Vinnie stiffened. “I’m afraid I’m not very good at that.”

“Suit yourself. Ben values your friendship, he’s told me how much. It’d do him good to see you. In two or three days, of course, we’ll have to tell him the whole story.”

Vinnie closed her eyes. “I’d give anything to spare him this ghastly, ghastly shock. Does he
have
to know?” She knew he did. If nothing else, he’d see Francis’s scarred wrists. “I know, I know …” she said, and started wearily out ahead of Dr. Samuels.

“One moment, Mrs. Tanning.” When she turned he was shaking his finger at her. “My dear lady, we don’t help those we love by hiding disagreeable things from them, any more than we help ourselves by refusing to face these things.”

What haven’t I faced?
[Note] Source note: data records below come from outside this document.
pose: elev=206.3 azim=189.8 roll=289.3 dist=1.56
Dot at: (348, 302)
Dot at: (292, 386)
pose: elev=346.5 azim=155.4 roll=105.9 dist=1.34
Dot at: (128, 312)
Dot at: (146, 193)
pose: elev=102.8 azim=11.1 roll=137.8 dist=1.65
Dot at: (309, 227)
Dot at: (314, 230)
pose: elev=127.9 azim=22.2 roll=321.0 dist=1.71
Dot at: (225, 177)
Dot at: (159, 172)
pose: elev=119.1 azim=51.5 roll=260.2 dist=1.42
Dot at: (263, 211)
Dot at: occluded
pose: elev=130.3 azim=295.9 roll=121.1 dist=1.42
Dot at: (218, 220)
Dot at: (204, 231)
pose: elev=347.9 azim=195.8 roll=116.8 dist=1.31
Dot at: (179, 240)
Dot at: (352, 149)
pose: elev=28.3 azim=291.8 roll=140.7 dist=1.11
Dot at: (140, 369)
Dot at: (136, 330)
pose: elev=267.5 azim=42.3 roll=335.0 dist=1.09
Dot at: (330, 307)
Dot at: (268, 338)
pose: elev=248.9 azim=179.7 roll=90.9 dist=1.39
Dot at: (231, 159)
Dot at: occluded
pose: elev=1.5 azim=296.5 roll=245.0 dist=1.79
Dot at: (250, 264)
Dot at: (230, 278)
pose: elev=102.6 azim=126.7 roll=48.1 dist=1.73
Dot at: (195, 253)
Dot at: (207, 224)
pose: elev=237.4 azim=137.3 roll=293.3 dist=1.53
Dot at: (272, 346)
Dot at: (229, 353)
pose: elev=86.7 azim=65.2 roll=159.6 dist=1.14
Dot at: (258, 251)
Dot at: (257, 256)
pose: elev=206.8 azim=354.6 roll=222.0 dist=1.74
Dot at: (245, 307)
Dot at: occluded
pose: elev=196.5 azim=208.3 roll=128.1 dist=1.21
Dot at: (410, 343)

Thought Vinnie, squaring her shoulders.

The doctor kept right on. “I honestly don’t know why Ben
isn’t
as sick as he thinks, living in an atmosphere where people spare him, coddle him, treat him like the senile invalid he’s sure to become if this nonsense doesn’t stop. Believe you me, he’s strong enough in mind and body to cope with a far greater shock than this. I don’t know that it won’t do him good to cope with something real for a change. It
might just lead him nearer to life.”

These were ideas that Vinnie herself tried scrupulously to live by. But they left her uncheered, skeptical, even, of their relevance to the moment at hand. Something
real!
she thought wryly—real as a nightmare! She looked Dr. Samuels straight in the eye, as though she had found him out. He said no more, but beckoned her down two lengths of shining linoleum. Pausing in front of a door ajar, he expressed a final doubt. “Lady Good did tell you
precisely what happened to your son?”

“Yes, oh, yes!” said Vinnie, rapidly nodding.

The doctor made the gesture of washing his hands. “It’s unlikely, I’m afraid, that he’ll be able to lead a normal life, in the fullest sense.”

“Naturally, naturally!” she brought out with a sound like laughter. What on earth was he trying to say?

“We’ll do all we can for him, though, Dr. Sullivan and I.” And with this the little doctor, to whose solicitude there were limits, bowed her into Francis’s room and went his way down the corridor.